The Grierson scandal broke a few months after I started high school the next fall. I overheard the gossip while I was pouring someone’s coffee, working as a part-time waitress at the diner in town. He had been accused of pedophilia and sex crimes at his previous school and was promptly fired at ours—a stack of dirty pictures had been confiscated from some former apartment of his in California. That day after work, I took my tips to the bar down the street and bought my first full pack of cigarettes from the machine in the vestibule. I knew from the few I’d stolen at home not to inhale fully when lighting up. But as I ducked into the wet bushes behind the parking lot, my eyes started watering and I coughed, an ugly fury thumping at my heart. More than anything else I felt deceived. I felt I’d perceived some seed in Mr. Grierson’s nature, and that he’d lied to me, profoundly, by ignoring what I did to him in his car, pretending to be better than he was. A regular teacher. I thought about Mr. Grierson zipping his wide, warm neck back inside his jacket collar. I thought of his rank scent when I got close, as if he’d sweated through his clothes and dried out in the winter air. I thought about all that, and what I felt for him, finally, was an uncomfortable rush of pity. It seemed unfair to me that people couldn’t be something else just by working at it hard, by saying it over and over.
When I was six or seven, my mom sat me down in the bath basin in my underwear. It was midmorning, midsummer. A shaft of light caught her face. She dribbled water on my head from a measuring cup. “I wish I believed in this shit,” she told me.
“What’s supposed to happen?” I shivered.
“Good question,” she said. “You’re a new pot of rice, baby. I’m starting you all over from scratch.”
I didn’t want to go home the night Mr. Grierson dropped me off. I thought—with pleasure, feeling a necklace of hooks in my throat as I swallowed—how I might break through the brittle lake ice and just go down. My parents wouldn’t worry for a long time, maybe not till morning. My mother nodded off each night sewing quilts for prison inmates. My dad spent his evenings scavenging wood from the cleared property that was for sale across the lake. I never even knew for sure if they were my real parents, or if they were simply the people who stayed around after everyone else went back to college or office jobs in the Twin Cities. They were more like stepsiblings than parents, though they were good to me, always—which was worse than anything in a way. Worse than buying cereal with dimes and quarters, worse than accepting hand-me-downs from neighbors, worse than being called Commie, Freak. My dad hung a swing when I was ten from a giant cottonwood; my mom cut cockleburs from my hair. Even so, the night Mr. Grierson dropped me off, I kept thinking, viciously, waiting for my body to plunge through ice: There goes the rice, Mom. There goes the whole pot.
After I went to community college and dropped out, after I had been temping in the Cities for some time, I found a national database online into which you could type any sex offender’s name and track them around the country.
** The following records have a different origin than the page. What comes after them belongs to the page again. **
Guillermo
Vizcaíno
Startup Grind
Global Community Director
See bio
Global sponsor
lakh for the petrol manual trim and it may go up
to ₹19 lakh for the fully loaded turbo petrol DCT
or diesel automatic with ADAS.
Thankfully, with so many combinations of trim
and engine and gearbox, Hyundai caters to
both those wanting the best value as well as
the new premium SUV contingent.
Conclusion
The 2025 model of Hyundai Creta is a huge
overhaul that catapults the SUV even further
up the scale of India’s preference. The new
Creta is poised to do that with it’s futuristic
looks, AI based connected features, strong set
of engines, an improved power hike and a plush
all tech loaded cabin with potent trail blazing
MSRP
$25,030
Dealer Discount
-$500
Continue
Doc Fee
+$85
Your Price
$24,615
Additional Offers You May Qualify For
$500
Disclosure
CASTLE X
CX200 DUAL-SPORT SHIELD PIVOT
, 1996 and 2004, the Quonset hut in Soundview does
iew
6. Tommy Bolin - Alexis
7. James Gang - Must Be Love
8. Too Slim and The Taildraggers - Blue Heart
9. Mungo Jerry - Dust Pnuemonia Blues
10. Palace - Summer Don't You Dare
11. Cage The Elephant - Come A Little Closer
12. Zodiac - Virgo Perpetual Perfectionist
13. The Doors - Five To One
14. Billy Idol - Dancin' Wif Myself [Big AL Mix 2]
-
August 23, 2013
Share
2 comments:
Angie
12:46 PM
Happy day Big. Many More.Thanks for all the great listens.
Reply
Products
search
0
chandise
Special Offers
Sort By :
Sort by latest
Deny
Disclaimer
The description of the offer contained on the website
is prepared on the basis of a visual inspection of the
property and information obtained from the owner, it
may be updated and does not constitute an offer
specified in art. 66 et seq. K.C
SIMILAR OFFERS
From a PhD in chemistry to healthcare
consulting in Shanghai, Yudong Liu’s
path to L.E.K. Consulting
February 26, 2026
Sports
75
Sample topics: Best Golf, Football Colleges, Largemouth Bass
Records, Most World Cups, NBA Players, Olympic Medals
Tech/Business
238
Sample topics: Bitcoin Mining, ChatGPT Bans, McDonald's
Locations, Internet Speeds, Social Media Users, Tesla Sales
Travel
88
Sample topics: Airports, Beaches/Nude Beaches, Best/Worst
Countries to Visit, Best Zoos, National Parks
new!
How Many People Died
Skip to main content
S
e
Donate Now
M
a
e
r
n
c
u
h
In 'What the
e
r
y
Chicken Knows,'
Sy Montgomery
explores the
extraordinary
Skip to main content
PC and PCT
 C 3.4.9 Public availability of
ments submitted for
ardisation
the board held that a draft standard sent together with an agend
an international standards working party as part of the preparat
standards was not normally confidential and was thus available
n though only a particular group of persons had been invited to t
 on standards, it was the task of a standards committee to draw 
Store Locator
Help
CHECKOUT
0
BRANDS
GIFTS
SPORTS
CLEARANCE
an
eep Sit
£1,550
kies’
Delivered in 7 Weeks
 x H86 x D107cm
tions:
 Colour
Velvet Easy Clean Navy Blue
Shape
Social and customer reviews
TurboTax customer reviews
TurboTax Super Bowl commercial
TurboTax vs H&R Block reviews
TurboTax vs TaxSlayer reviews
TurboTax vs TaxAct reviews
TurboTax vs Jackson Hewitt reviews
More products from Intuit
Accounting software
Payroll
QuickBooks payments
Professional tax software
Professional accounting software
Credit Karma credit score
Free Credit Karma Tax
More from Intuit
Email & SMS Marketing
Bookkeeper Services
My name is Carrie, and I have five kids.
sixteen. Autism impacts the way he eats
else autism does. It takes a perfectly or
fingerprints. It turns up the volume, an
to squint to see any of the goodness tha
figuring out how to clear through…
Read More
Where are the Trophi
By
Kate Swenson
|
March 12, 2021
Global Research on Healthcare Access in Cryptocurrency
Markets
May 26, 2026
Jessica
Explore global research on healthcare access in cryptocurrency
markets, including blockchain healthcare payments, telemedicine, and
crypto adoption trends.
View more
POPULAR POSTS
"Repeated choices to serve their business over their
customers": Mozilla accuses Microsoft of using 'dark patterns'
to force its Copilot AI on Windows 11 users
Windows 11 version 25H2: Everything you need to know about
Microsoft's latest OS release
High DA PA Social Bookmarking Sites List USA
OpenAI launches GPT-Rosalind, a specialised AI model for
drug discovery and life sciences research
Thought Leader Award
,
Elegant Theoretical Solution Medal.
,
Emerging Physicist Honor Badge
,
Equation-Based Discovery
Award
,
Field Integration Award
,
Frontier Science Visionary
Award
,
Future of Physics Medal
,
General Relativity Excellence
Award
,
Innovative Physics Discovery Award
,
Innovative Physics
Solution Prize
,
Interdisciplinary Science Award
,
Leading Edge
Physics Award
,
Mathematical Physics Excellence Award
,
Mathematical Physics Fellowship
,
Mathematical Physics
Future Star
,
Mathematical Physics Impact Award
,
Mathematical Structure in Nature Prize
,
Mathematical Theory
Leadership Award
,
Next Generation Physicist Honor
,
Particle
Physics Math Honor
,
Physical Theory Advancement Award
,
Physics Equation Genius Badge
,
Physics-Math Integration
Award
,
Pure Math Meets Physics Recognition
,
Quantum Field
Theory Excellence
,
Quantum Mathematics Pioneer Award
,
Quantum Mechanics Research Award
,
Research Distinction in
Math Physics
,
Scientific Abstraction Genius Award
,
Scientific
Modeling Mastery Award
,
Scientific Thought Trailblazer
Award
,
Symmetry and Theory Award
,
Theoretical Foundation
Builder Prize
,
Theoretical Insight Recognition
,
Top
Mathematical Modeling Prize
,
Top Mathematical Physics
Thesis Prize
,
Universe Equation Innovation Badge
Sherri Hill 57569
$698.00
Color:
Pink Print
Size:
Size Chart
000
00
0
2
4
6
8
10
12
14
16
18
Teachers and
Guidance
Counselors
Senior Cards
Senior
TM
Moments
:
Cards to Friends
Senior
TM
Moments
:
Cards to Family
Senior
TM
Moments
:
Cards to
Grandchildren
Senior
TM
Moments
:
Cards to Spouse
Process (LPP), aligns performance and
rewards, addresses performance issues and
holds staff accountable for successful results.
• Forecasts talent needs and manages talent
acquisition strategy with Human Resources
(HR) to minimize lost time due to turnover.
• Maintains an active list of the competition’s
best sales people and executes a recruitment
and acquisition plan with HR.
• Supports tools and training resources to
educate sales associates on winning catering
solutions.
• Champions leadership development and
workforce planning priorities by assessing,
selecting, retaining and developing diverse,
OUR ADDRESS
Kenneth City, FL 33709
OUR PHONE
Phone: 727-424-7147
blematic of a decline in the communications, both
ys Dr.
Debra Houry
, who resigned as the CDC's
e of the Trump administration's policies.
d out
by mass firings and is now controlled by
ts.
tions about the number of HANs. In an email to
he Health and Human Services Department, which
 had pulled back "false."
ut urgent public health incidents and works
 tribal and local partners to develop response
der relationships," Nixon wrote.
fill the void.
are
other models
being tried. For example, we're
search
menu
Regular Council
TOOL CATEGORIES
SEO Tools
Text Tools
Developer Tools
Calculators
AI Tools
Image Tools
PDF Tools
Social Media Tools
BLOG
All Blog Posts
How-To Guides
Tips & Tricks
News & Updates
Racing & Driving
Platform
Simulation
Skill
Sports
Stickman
You can watch someone’s little red trail on a map of each state as they go from city to city, as they go from Arkansas to Montana, as they search for bad apartments, as they enter prison and come out again. You can watch them try to give new names and get called out, a flurry of angry posts erupting online every time this happens. You can watch the moral indignation. You can watch them try again. You can follow them to southern Florida, to the marshes, where, among the mangroves, they set up a little out-of-the-way antique shop, selling whatever, selling junk. Hawking rusty lanterns and stuffed ducks, fake shark teeth, cheap gold earrings. You can see everything they sell because people update their posts and give all the details. There are so many people watching. People are updating all the time. “Should I buy a map from a convicted sex offender?” people write, and it seems an ethically ambiguous question. “Don’t I have a constitutional right to tell him I don’t want him here, selling his postcards at half price?” People write, “Don’t I have a right to tell him to his fucking face?” People write, “Who does he think he is?”